Страница 17 из 25
Но как же с Маяковским? Эту птицу не обойти ни прямиком, ни вкось: всю жадность ненасытных аппетитцев испортит, ставши в горле, эта кость! И вот к нему с приветом и поклоном как будто бы от партии самой: «Идите к ним, к бесчисленным мильонам, всей дружной пролетарскою семьей…» Он чуял, что и дружбой здесь не пахло и что-то непонятное росло, что жареным от МАППа и от АХРа на тысячу килóметров несло. Тогда, увидев, что за них не тянет, они решили, не скрывая злость, так одурманить или оболванить, чтоб свету увидать не довелось! Они читали лекции скрипуче, темнили ясность ленинских идей; они словцом презрительным «попутчик» клеймили всех не вхожих к ним людей. Формальным комсомольством щеголяя, ханжи, лжецы, наушники, плуты, — они мертвили разум, оголяя от всей его сердечной теплоты. А он не поддавался — он смеялся; он под ноги не стлался им ковром; он — с партией — погибнуть не боялся; он сам каленым метил их тавром — прозаседавшихся чиновных бюрократов и прочих трехнедельных удальцов; он все на свет вытаскивал, что, спрятав, они наследовали от отцов; он горлом продирался сквозь препоны, о стены искры высекал виском!.. И я теперь по-новому припомнил, как голову носил он высоко. Однажды мы шлялись с ним по Петровке; он был сумрачен и молчалив; часто — обдумывая строки — рядом шагал он, себя отдалив. «Что вы думаете, Коляда, если ямбом прикажут писать?» «Я? Что в мыслях у вас — беспорядок: выдумываете разные чудеса!» «Ну все-таки, есть у вас воображенье? Вдруг выйдет декрет относительно нас! Представьте такое себеположенье: ямб — скажут — больше доступен для масс». «Ну, я не знаю… Не представляю… В строчках я, кажется, редко солгу… Если всерьез, дурака не валяя… Просто, мне думается, не смогу». Он замолчал, зашагал, на минуту тенью мечась по витринным лампам, — и как решенье: «Ну, а я буду писать ямбом!»

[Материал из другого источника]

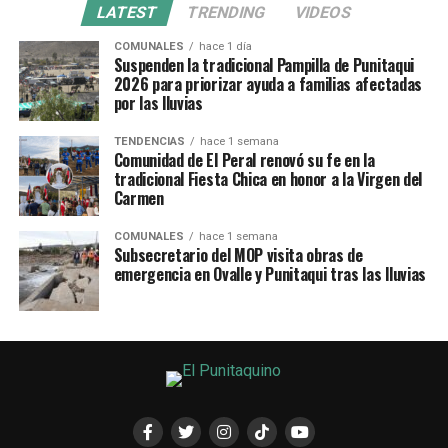
LATEST
TRENDING
VIDEOS
COMUNALES
hace 1 día
Suspenden la tradicional Pampilla de Punitaqui
2026 para priorizar ayuda a familias afectadas
por las lluvias
TENDENCIAS
hace 1 semana
Comunidad de El Peral renovó su fe en la
tradicional Fiesta Chica en honor a la Virgen del
Carmen
COMUNALES
hace 1 semana
Subsecretario del MOP visita obras de
emergencia en Ovalle y Punitaqui tras las lluvias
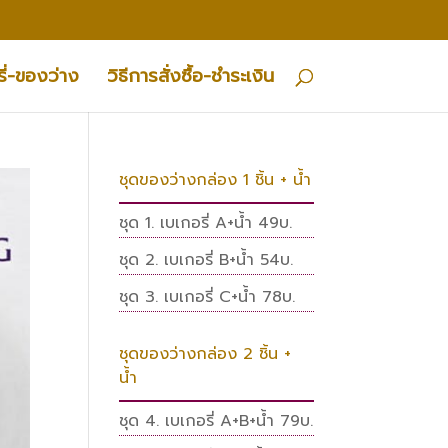
ี่-ของว่าง
วิธีการสั่งซื้อ-ชำระเงิน
ชุดของว่างกล่อง 1 ชิ้น + น้ำ
ชุด 1. เบเกอรี่ A+น้ำ 49บ.
ชุด 2. เบเกอรี่ B+น้ำ 54บ.
ชุด 3. เบเกอรี่ C+น้ำ 78บ.
ชุดของว่างกล่อง 2 ชิ้น +
น้ำ
ชุด 4. เบเกอรี่ A+B+น้ำ 79บ.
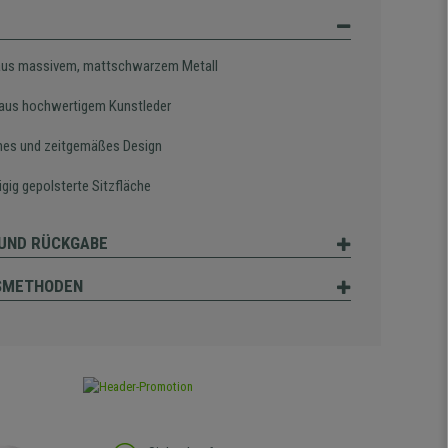
aus massivem, mattschwarzem Metall
aus hochwertigem Kunstleder
es und zeitgemäßes Design
gig gepolsterte Sitzfläche
UND RÜCKGABE
SMETHODEN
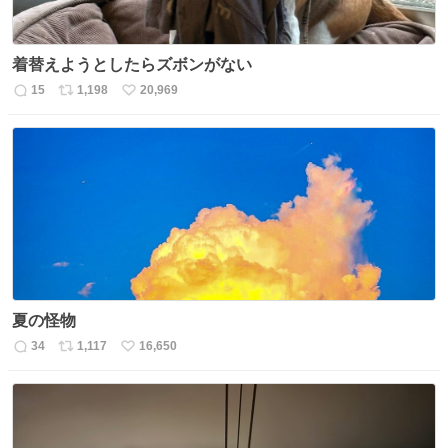
着替えようとしたらズボンがない
15
1,198
20,969
返
リ
い
信
ポ
い
数
ス
ね
ト
数
数
夏の怪物
34
1,117
16,650
返
リ
い
信
ポ
い
数
ス
ね
ト
数
数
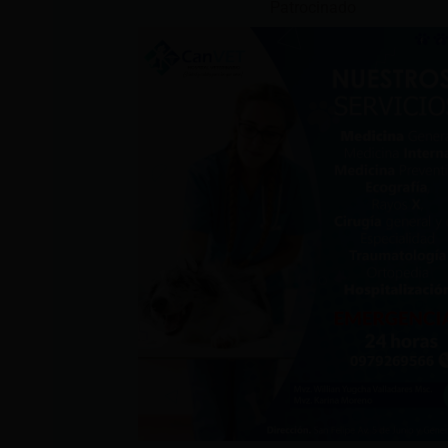
Patrocinado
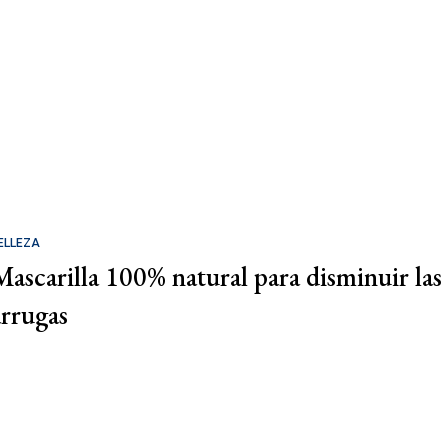
ELLEZA
Mascarilla 100% natural para disminuir las
arrugas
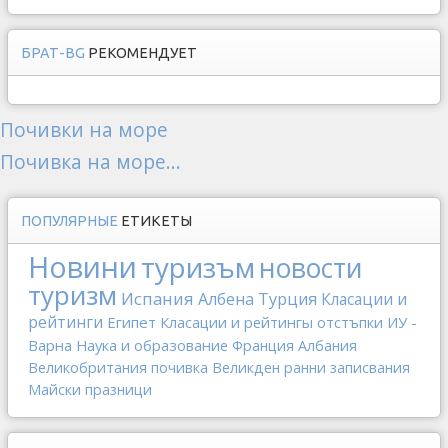
БРАТ-BG
РЕКОМЕНДУЕТ
Почивки на море
Почивка на море...
ПОПУЛЯРНЫЕ
ЕТИКЕТЫ
Новини
туризъм
новости
туризм
Испания
Албена
Турция
Класации и
рейтинги
Египет
Класации и рейтингы
отстъпки
ИУ -
Варна
Наука и образование
Франция
Албания
Великобритания
почивка
Великден
ранни записвания
Майски празници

РАЗГОВОР С НЕИЗВЕСТНЫМ ДРУГОМ
В шалящую полночью площадь,
В сплошавшую белую бездну
Незримому ими — «Извозчик!»
Низринут с подъезда. С подъезда…
Пастернак, «Раскованный голос» Теперь разглядите, кого опишу я из тех — кто имеет бесспорное право на выход в трагедию эту большую без всяческих объяснений и справок. Нас всех воспитали и образовали по образу своему и подобью; на собственный лад именами назвали, с младенчества приучая к надгробью. Но мы же метались, мы не позволяли, чтоб всех нас в нули округляли по смете: кистями, мелодиями рояля, стихами — дрались против пыли и смерти. Мы, гневом захлебываясь, пьянели, нам море былого было по колени, и мы выходили пылать на панели глазами блистающего поколенья. Нет, мы не давались запрячь нас в упряжку! Ведь то и входило нам жизни в задачу, чтоб не превратиться за денежку-бляшку в чужого нам промысла тощую клячу. В четыре копыта лошажья походка; на лошади двигаться — предкам пристало. А если вокруг задувает погодка? А если дорогу пургой обсвистало? В четыре стопы не осилишь затора, уж как бы уютно вы в сани ни сели… И только высокая сила мотора полетом слепым нас доводит до цели. И как бы наш критик ни дулся, озлоблен, какие бы нам ни предсказывал дали, — ему не достать нас кривою оглоблей, не видеть, как в тучах мы запропадали. О нет, завожу не о форме я споры; но — только взлечу я над ширью земною, — заборы, заборы, замки и затворы преградой мелькают внизу подо мною.